## Excerpt to read
Elliott v. State

Annotate this Case

590 P.2d 881 (1979)

Winthrop M. ELLIOTT, Appellant, v. STATE of Alaska, Appellee.

No. 3379.

Supreme Court of Alaska.

February 16, 1979.

James T. Robinson, Groh, Eggers, Robinson, Price and Johnson, Anchorage, for appellant.

John A. Scukanec, Asst. Dist. Atty., Joseph D. Balfe, Dist. Atty., Anchorage, and Avrum M. Gross, Atty. Gen., Juneau, for appellee.

Before BOOCHEVER, Chief Justice, and RABINOWITZ, CONNOR, BURKE and MATTHEWS, Justices.

OPINION

RABINOWITZ, Justice.

Winthrop Elliott brings this sentence appeal from a sentence of three years imprisonment which was imposed by the superior court upon his plea of guilty to the crime of selling cocaine in violation of AS 17.10.010.[1] We affirm.

## Prompt 1
Duplicate the listing's lines, starting at the line that contains "Per scoprire tutti" and ending at the line that contains "cercando il codice".

## Records for the exercise
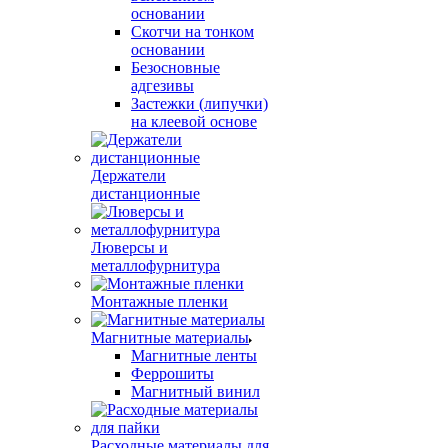
основании
Скотчи на тонком
основании
Безосновные
адгезивы
Застежки (липучки)
на клеевой основе
Держатели
дистанционные
Люверсы и
металлофурнитура
Монтажные пленки
Магнитные материалы
Магнитные ленты
Феррошиты
Магнитный винил
Расходные материалы для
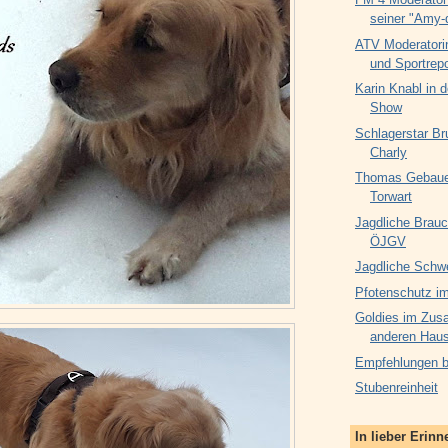
seiner "Amy-
ATV Moderatori
und Sportrepo
Karin Knabl in d
Show
Schlagerstar Br
Charly
Thomas Gebauer
Torwart
Jagdliche Brauc
ÖJGV
Jagdliche Schw
Pfotenschutz im
Goldies im Zus
anderen Haus
Empfehlungen be
Stubenreinheit
In lieber Erin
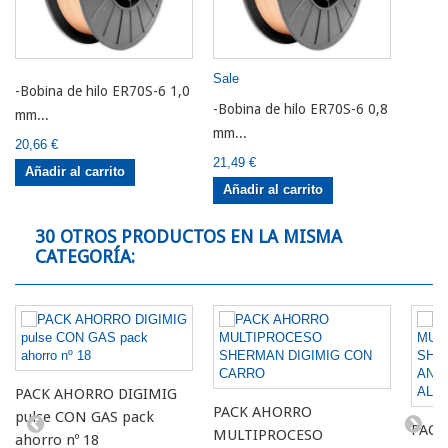
Sale
-Bobina de hilo ER70S-6 1,0
-Bobina de hilo ER70S-6 0,8
mm...
mm...
20,66 €
21,49 €
Añadir al carrito
Añadir al carrito
30 OTROS PRODUCTOS EN LA MISMA
CATEGORÍA:
PACK AHORRO DIGIMIG
PACK AHORRO
pulse CON GAS pack
PACK
MULTIPROCESO
ahorro nº 18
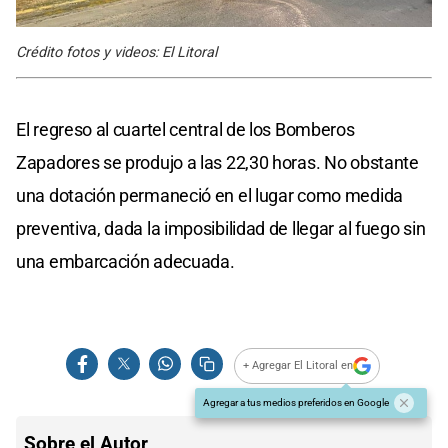
Crédito fotos y videos: El Litoral
El regreso al cuartel central de los Bomberos
Zapadores se produjo a las 22,30 horas. No obstante
una dotación permaneció en el lugar como medida
preventiva, dada la imposibilidad de llegar al fuego sin
una embarcación adecuada.
+ Agregar El Litoral en
Agregar a tus medios preferidos en Google
Sobre el Autor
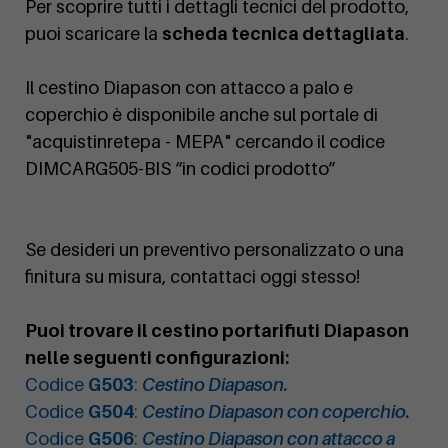
Per scoprire tutti i dettagli tecnici del prodotto,
puoi scaricare la
scheda tecnica dettagliata
.
Il cestino Diapason con attacco a palo e
coperchio è disponibile anche sul portale di
"acquistinretepa - MEPA" cercando il codice
DIMCARG505-BIS “in codici prodotto”
Se desideri un preventivo personalizzato o una
finitura su misura, contattaci oggi stesso!
Puoi trovare il cestino portarifiuti Diapason
nelle seguenti configurazioni:
Codice
G503
:
Cestino Diapason.
Codice
G504
:
Cestino Diapason con coperchio.
Codice
G506
:
Cestino Diapason con attacco a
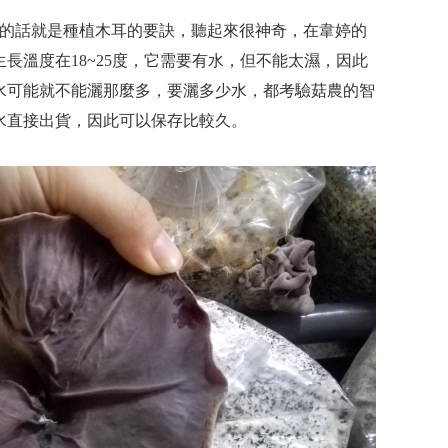
的話就是種植木耳的要訣，聽起來很神奇，在韋婷的
長溫度在18~25度，它需要有水，但不能太濕，因此
水可能就不能灑那麼多，要灑多少水，都考驗菇農的智
水直接出貨，因此可以保存比較久。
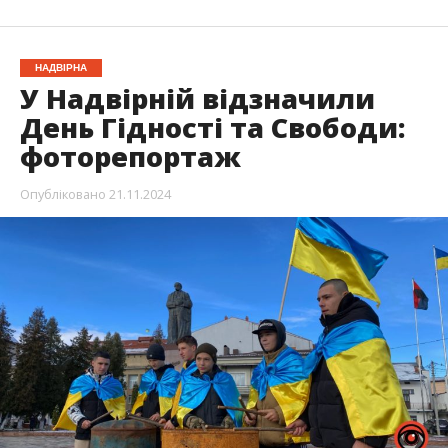
НАДВІРНА
У Надвірній відзначили
День Гідності та Свободи:
фоторепортаж
Опубліковано
21.11.2024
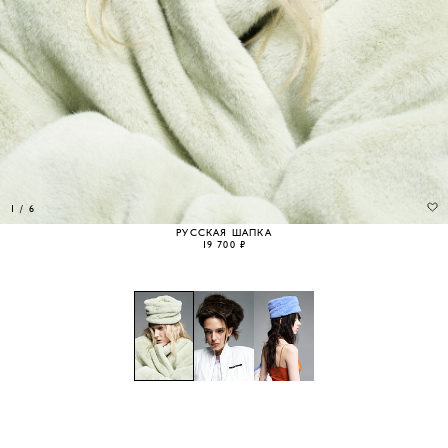
1
/
6
РУССКАЯ ШАПКА
19 700 ₽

## Prompt 2
From the Alaska court opinion, set down the passage starting at "Winthrop Elliott brings" and ending at "17.10.010.[1] We affirm.".

## Written answer 1
Per scoprire tutti i dettagli tecnici del prodotto,
puoi scaricare la
scheda tecnica dettagliata
.
Il cestino Diapason con attacco a palo e
coperchio è disponibile anche sul portale di
"acquistinretepa - MEPA" cercando il codice

## Written answer 2
Winthrop Elliott brings this sentence appeal from a sentence of three years imprisonment which was imposed by the superior court upon his plea of guilty to the crime of selling cocaine in violation of AS 17.10.010.[1] We affirm.